[Data]:
-------------------------

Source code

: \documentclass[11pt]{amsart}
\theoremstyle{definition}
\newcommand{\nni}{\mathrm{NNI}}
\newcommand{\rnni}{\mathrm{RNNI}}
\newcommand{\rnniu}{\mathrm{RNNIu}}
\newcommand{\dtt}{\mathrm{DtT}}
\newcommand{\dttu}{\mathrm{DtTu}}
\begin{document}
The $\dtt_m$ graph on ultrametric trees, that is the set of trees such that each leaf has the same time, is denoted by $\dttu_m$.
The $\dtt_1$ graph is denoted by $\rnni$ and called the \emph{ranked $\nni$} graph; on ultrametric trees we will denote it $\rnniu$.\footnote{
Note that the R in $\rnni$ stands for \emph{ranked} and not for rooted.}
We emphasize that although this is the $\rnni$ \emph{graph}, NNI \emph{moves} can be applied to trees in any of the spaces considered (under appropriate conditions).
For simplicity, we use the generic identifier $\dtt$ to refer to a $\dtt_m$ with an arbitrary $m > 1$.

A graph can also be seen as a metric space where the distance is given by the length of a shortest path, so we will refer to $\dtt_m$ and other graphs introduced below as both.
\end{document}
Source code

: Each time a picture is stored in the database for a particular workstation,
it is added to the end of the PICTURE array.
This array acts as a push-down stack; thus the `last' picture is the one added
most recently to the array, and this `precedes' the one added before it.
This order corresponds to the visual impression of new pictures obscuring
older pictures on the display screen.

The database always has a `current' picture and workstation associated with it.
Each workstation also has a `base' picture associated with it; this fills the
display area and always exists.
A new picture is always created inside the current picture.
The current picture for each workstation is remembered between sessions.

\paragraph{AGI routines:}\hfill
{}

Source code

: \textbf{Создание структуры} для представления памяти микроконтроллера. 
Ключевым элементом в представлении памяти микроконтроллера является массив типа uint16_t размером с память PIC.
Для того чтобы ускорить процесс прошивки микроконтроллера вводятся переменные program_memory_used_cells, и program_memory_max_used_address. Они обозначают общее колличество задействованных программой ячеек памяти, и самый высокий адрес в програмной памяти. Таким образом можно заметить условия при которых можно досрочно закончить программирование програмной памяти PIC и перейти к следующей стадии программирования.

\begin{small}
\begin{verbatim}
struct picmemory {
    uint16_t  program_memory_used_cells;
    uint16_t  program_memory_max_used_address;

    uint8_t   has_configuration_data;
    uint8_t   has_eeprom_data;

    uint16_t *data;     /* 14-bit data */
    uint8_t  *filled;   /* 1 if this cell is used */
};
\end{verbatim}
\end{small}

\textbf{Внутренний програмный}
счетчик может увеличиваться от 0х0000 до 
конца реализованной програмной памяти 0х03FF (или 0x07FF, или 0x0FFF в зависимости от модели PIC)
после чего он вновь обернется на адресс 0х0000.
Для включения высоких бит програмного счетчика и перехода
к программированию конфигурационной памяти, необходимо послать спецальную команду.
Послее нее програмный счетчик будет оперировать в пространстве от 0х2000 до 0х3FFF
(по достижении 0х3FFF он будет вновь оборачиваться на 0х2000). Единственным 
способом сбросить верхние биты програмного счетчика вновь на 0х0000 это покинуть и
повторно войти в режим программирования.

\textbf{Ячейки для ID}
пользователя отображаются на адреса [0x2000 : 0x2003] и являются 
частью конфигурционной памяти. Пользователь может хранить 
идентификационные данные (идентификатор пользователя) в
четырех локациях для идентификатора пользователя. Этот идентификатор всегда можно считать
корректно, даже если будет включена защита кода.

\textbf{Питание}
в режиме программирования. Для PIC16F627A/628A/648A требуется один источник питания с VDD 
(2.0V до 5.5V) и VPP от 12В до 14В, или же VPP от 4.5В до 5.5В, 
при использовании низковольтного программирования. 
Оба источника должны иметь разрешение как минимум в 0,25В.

-------------------------

In the listing above, find the line containing "This order corresponds" and the line containing "представления памяти микроконтроллера.", then quote both, plus every line between them, exactly as written.

This order corresponds to the visual impression of new pictures obscuring
older pictures on the display screen.

The database always has a `current' picture and workstation associated with it.
Each workstation also has a `base' picture associated with it; this fills the
display area and always exists.
A new picture is always created inside the current picture.
The current picture for each workstation is remembered between sessions.

\paragraph{AGI routines:}\hfill
{}

Source code

: \textbf{Создание структуры} для представления памяти микроконтроллера. 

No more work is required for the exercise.